Councillors voted to allow them to stay in the meeting.
Mr Smith’s nine-year run as the council’s chief was divisive.
The council’s achievements under his term include the award-winning Gympie aquatic centre and Smithfield St projects, the popular Youth Hub, and the blowout plagued Rattler.
He also came under fire for the council’s spending habits, with operating costs running in the red for three of the past four years – including a $12 million operating loss last year.
Criticism also came over a claimed purge of senior staff including the unlawful sacking of Planning Department officer Jill Promnitz in 2014 and the 2016 departure of Planning Director Mike Hartley amid charges of fraud.
Mr Smith denied any claims of a purge.
Even Mr Smith’s hiring in mid-2011 was a lightning rod in the community.
His arrival followed an eight year stint as the Port Macquarie-Hastings Council’s general manager.
Mr Smith resigned from the job in April 2008, two months after the councillors were sacked by the New South Wales State Government following a public inquiry into the Glasshouse cultural development centre.

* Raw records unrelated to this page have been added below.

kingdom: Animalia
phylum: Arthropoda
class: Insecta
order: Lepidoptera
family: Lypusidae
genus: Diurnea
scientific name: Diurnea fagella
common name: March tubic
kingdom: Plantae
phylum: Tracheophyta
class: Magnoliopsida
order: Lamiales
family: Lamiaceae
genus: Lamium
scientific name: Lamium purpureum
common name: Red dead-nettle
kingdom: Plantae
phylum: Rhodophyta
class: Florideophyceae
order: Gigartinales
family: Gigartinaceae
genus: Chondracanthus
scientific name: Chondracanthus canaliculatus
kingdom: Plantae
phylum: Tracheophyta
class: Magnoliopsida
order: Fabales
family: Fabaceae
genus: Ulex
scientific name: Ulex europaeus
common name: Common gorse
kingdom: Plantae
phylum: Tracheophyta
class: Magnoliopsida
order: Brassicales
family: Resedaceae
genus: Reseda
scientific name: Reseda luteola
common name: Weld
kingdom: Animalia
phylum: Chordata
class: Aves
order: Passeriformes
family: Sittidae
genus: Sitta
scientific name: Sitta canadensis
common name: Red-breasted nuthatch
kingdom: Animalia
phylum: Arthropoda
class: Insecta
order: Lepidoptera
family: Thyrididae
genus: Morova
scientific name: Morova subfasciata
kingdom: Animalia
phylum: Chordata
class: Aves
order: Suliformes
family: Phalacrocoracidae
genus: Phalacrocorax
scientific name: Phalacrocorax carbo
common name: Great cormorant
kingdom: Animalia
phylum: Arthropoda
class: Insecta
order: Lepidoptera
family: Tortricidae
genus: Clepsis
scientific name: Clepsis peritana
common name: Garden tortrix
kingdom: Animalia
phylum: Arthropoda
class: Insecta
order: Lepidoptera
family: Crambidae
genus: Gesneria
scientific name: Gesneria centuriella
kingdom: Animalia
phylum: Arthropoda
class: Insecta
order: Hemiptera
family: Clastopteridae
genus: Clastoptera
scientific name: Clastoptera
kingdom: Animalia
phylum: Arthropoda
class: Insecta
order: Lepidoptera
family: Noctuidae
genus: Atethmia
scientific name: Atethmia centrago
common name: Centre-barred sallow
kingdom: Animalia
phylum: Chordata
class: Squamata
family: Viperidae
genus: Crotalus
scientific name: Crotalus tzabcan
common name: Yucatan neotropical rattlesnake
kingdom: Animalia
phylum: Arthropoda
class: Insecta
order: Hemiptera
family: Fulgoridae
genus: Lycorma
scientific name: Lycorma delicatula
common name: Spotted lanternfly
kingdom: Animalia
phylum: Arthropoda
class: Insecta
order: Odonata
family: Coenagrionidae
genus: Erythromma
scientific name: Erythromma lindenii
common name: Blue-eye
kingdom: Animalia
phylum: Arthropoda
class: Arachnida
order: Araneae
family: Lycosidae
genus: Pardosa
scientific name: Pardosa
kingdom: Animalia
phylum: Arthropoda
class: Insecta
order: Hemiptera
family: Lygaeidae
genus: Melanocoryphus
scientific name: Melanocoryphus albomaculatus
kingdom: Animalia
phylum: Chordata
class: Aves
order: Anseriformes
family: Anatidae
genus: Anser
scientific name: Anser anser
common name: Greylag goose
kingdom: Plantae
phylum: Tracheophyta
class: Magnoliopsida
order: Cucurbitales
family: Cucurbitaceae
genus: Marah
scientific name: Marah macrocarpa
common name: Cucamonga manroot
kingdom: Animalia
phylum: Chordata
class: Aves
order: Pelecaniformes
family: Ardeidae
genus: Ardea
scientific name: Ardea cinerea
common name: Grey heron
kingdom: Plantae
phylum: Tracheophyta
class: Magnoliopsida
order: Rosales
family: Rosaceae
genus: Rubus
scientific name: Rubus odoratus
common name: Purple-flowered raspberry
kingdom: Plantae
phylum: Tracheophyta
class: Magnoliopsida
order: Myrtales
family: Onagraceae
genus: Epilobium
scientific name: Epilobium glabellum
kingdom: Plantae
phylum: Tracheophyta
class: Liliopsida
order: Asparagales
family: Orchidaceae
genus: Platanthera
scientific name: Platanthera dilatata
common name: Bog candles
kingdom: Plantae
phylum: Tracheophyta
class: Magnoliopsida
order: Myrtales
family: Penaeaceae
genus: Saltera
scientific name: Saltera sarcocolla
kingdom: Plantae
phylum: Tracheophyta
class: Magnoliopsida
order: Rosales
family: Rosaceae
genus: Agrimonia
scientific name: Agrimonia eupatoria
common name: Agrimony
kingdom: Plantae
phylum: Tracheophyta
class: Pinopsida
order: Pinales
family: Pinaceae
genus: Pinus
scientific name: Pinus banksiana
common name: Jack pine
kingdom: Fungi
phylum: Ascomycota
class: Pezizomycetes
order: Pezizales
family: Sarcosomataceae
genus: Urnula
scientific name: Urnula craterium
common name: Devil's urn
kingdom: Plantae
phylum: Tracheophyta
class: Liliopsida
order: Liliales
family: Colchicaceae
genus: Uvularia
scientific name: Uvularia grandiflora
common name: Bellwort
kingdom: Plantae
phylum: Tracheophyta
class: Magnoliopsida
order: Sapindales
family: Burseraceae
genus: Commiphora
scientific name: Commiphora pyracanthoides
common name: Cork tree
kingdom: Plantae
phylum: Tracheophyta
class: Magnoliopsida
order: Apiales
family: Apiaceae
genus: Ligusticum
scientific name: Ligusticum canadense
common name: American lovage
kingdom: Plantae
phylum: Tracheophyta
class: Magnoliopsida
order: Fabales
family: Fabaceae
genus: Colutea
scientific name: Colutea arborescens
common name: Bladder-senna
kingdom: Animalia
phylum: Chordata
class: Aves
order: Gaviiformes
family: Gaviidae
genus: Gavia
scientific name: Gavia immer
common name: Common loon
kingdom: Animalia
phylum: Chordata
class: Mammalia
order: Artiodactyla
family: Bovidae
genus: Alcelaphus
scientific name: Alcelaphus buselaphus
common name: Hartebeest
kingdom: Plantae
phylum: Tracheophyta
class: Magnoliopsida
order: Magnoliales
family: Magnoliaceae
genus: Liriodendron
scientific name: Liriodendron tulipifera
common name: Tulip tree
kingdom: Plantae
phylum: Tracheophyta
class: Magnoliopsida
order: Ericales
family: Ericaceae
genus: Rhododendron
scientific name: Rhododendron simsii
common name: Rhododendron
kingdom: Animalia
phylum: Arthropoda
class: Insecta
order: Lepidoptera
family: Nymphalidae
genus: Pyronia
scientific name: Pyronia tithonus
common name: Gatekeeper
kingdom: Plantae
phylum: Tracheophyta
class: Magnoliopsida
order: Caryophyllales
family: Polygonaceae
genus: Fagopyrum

The centre’s costs blew out from less than $10 million to more than $40 million.
Controversy reared its head again in Gympie in late 2015 when Mr Smith’s five-year contract was renewed by a seven-to-one vote less than five months out from the 2016 council elections.
The lone dissenter, ex-councillor and frequent critic Ian Petersen, moved a motion of no confidence against the CEO at Mr Petersen’s last meeting in February 2016.
The motion lapsed without a seconder.
Another no confidence motion against Mr Smith was intended to be tabled in January, but it was withdrawn on the day of the meeting.
This story has been updated to accurately reflect Mr Polley’s declared perceived conflict of interest.